• _Your goal_
In the abstract on zebrafish retina regeneration, why did the researchers develop a method of in vivo electroporation of morpholinos? Answer in one to three sentences.

• _Excerpted passage_

Inhibition of muller glial cell division blocks regeneration of the light-damaged zebrafish retina

The adult zebrafish retina possesses a robust regenerative response. In the light-damaged retina, Muller glial cell divisions precede regeneration of rod and cone photoreceptors. Neuronal progenitors, which arise from the Muller glia, continue to divide and use the Muller glial cell processes to migrate to the outer nuclear layer and replace the lost photoreceptors. We tested the necessity of Muller glial cell division for photoreceptor regeneration. As knockdown tools were unavailable for use in the adult zebrafish retina, we developed a method to conditionally inhibit the expression of specific proteins by in vivo electroporation of morpholinos. We determined that two separate morpholinos targeted against the proliferating cell nuclear antigen (PCNA) mRNA reduced PCNA protein levels. Furthermore, injection and in vivo electroporation of PCNA morpholinos immediately prior to starting intense light exposure inhibited both Muller glial cell proliferation and neuronal progenitor marker Pax6 expression. PCNA knockdown additionally resulted in decreased expression of glutamine synthetase in Muller glia and Muller glial cell death, while amacrine and ganglion cells were unaffected. Finally, histological and immunological methods showed that long-term effects of PCNA knockdown resulted in decreased numbers of Muller glia and the failure to regenerate rod photoreceptors, short single cones, and long single cones. These data suggest that Muller glial cell division is necessary for proper photoreceptor regeneration in the light-damaged zebrafish retina and are consistent with the Muller glia serving as the source of neuronal progenitor cells in regenerating teleost retinas. (C) 2007 Wiley Periodicals, Inc.

• _Provided data_
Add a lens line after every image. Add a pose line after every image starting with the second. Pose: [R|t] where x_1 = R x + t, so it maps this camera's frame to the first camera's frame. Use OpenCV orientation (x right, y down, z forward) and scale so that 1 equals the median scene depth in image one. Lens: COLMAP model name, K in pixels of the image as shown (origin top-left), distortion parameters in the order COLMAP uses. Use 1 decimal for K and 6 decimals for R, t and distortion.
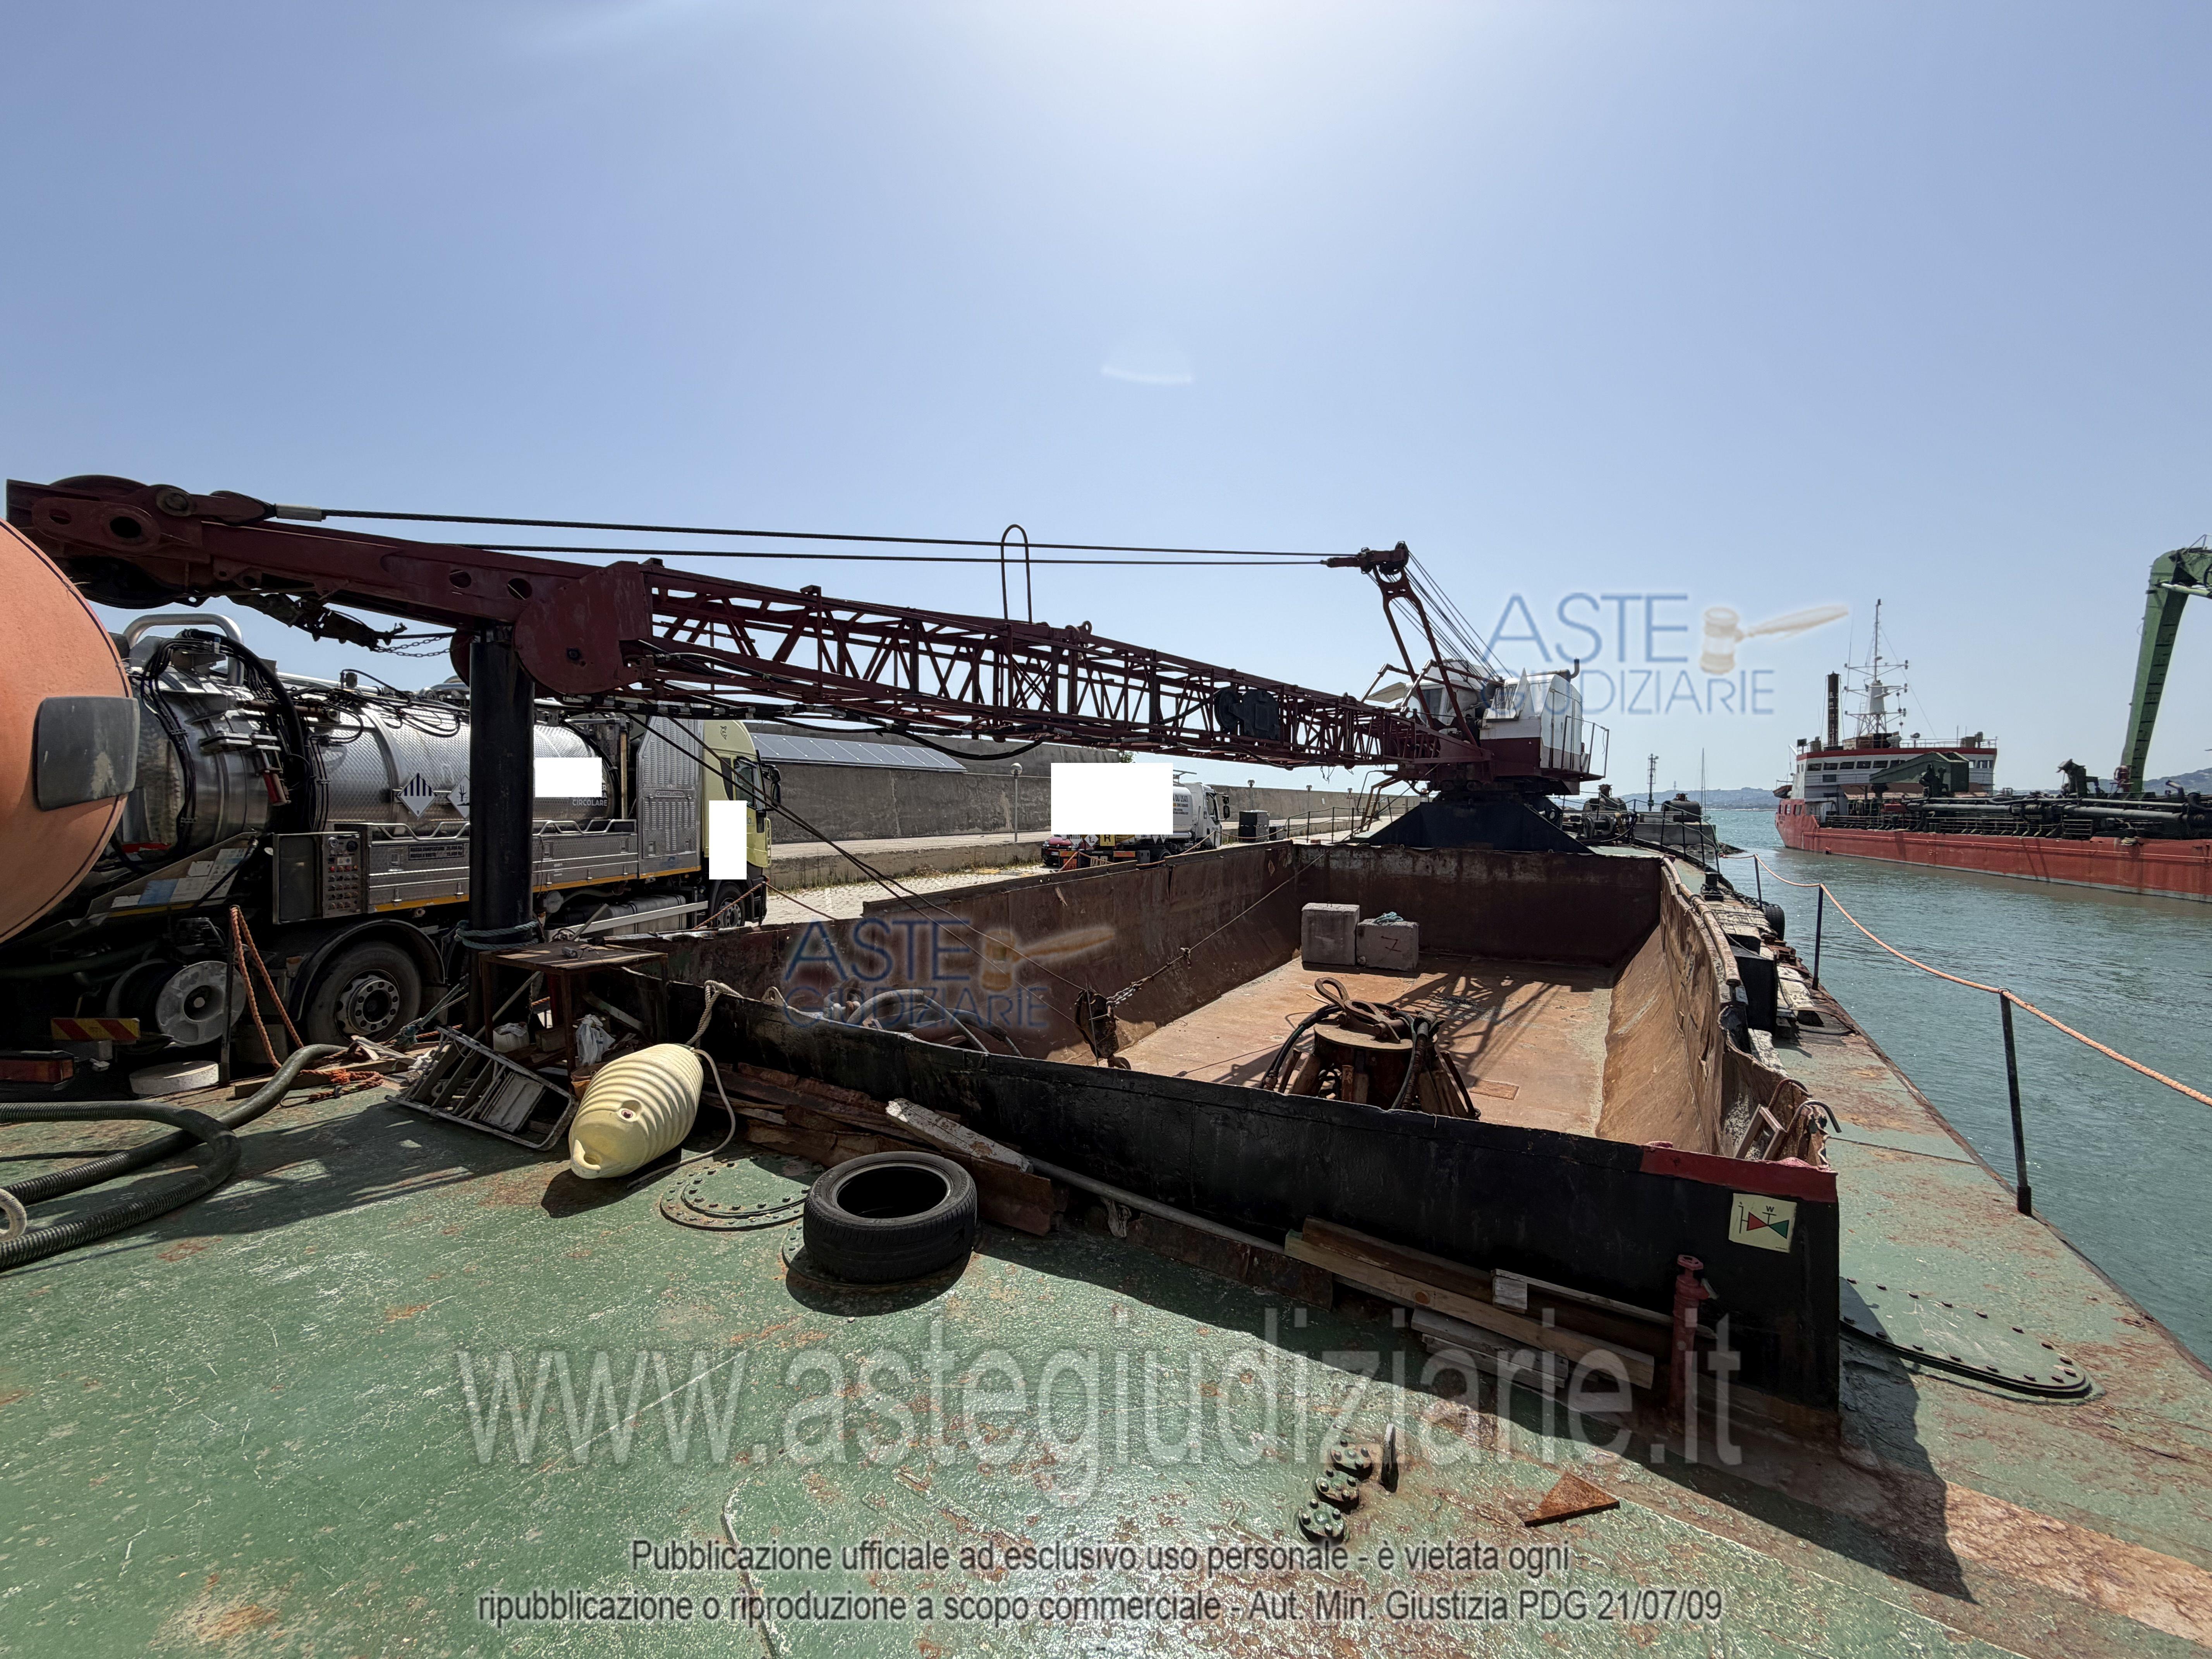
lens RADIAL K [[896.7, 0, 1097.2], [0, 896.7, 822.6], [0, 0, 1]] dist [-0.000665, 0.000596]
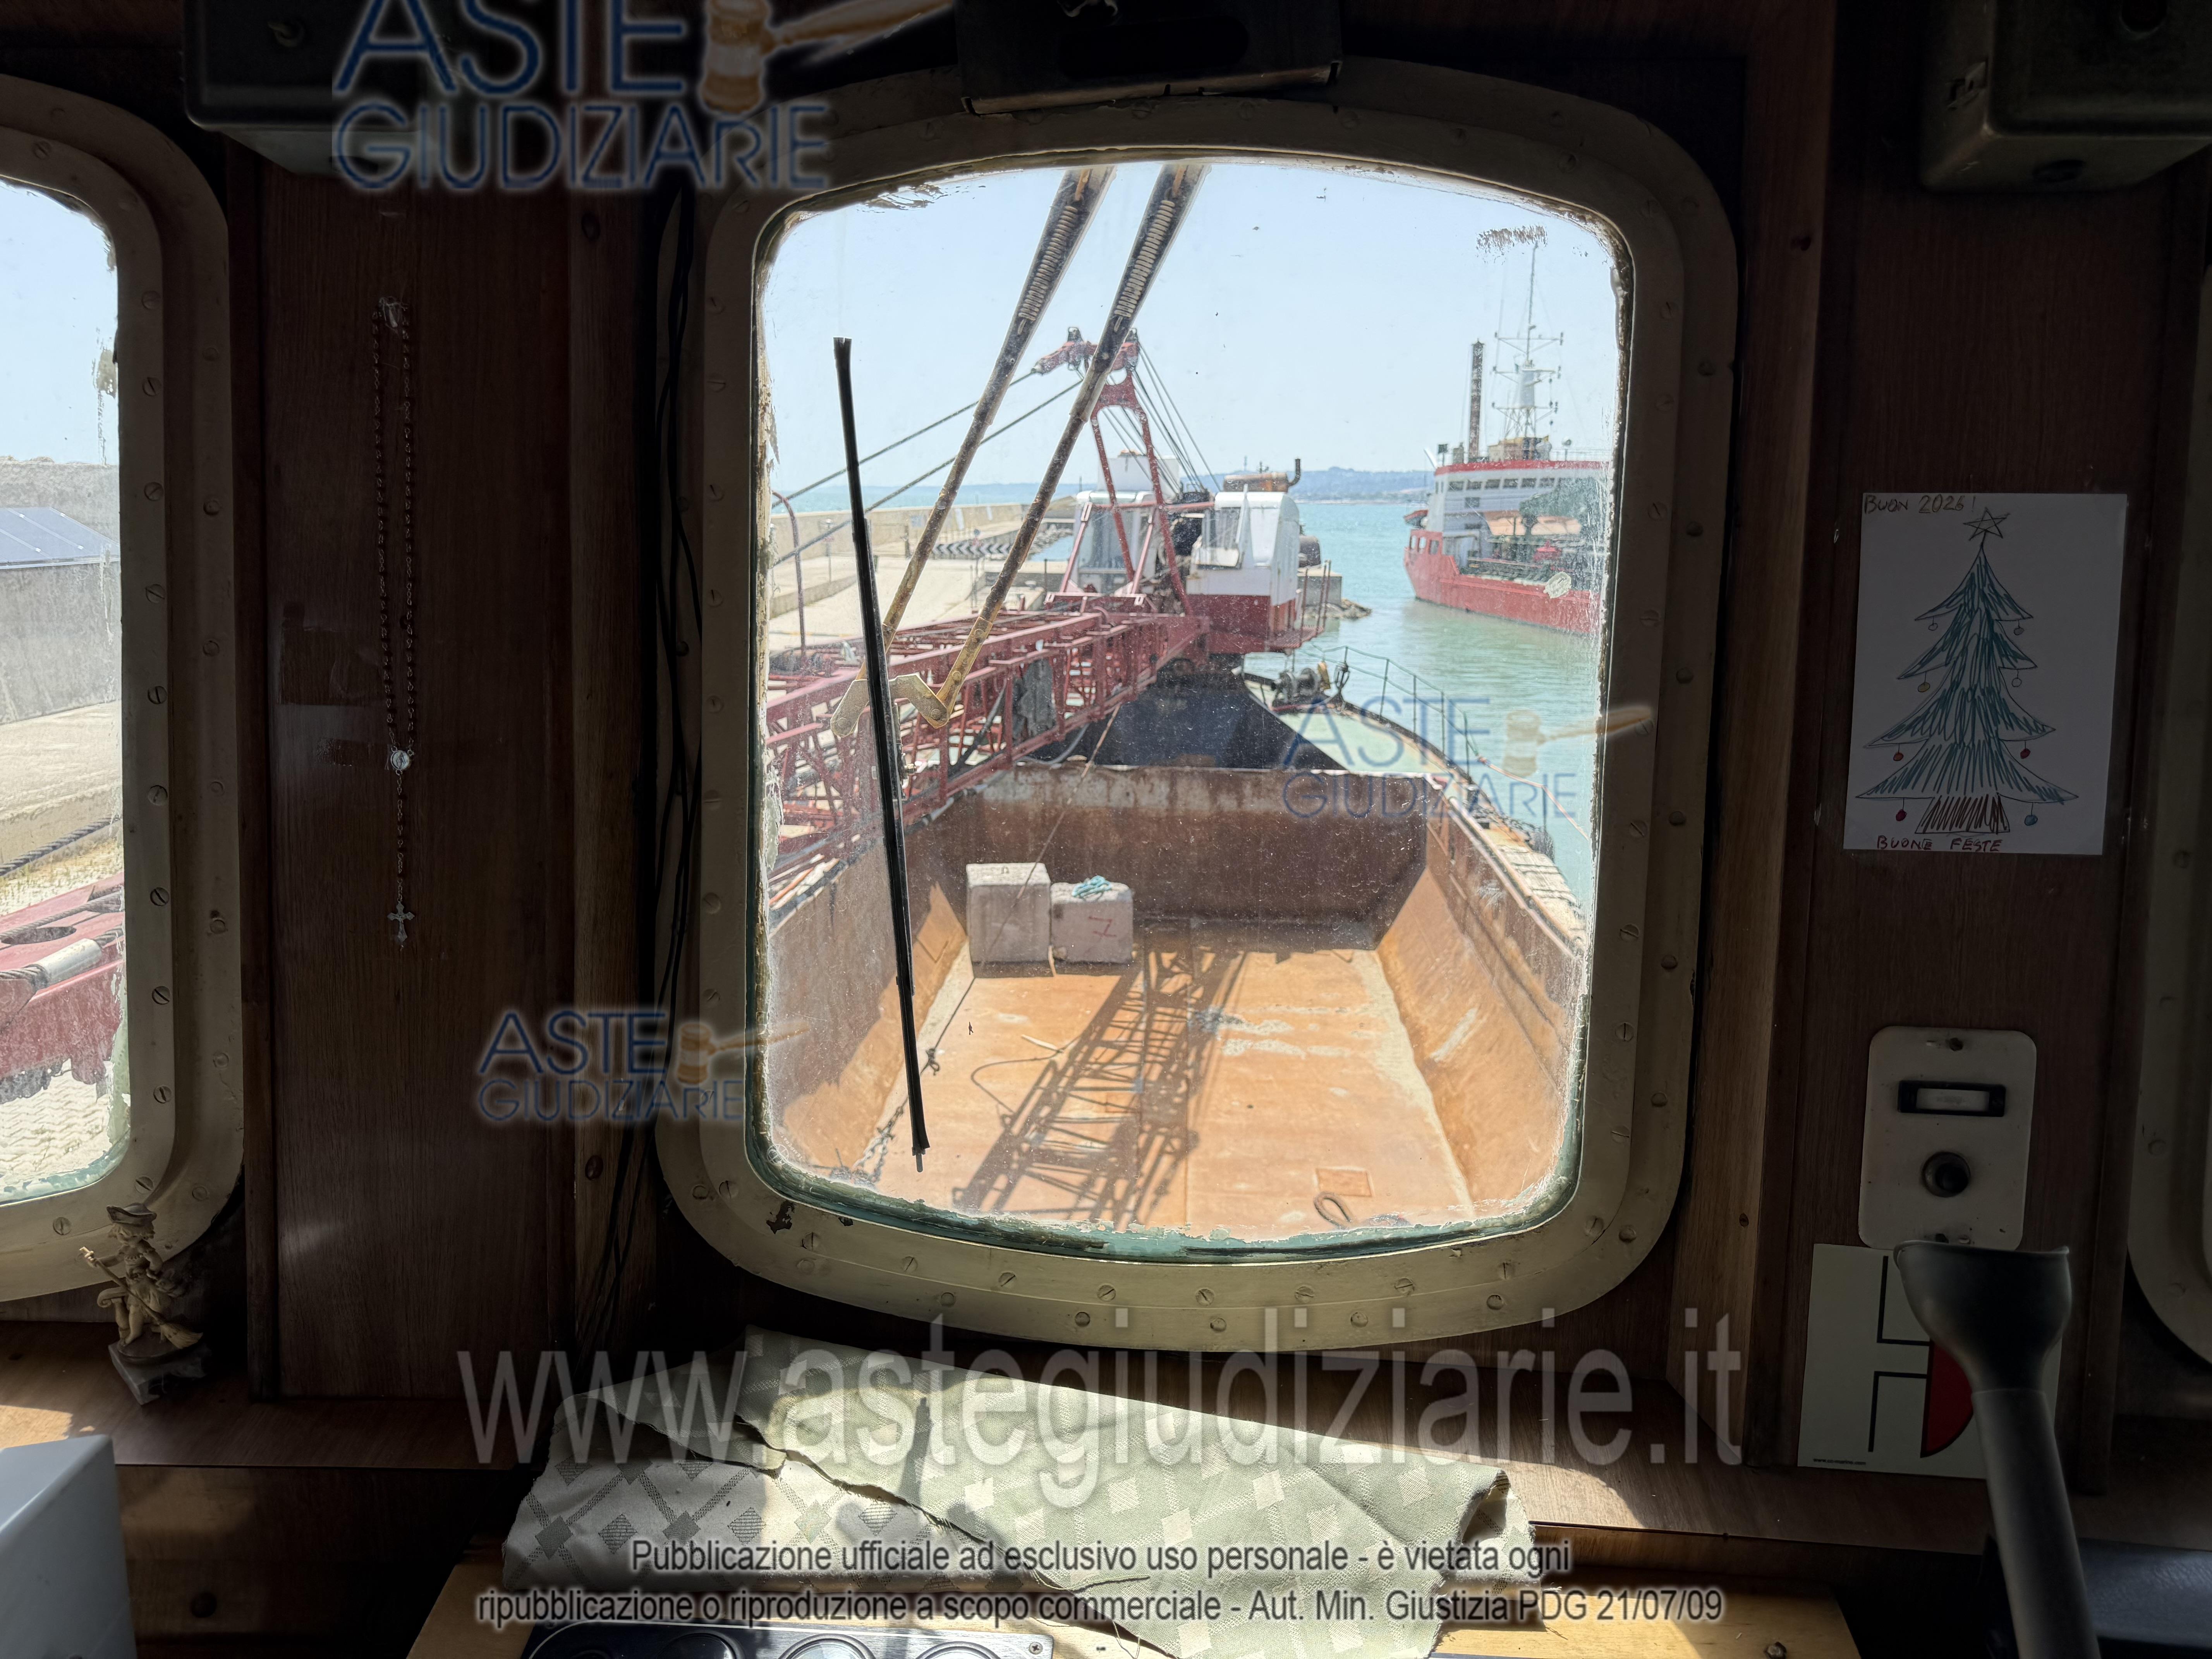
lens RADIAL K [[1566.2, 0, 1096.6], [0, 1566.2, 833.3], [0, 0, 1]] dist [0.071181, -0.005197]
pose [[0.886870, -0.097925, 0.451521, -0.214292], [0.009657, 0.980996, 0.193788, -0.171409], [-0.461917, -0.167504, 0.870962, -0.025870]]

• _Result for this task_
They developed it because knockdown tools were unavailable for use in the adult zebrafish retina. The method let them conditionally inhibit the expression of specific proteins in that tissue.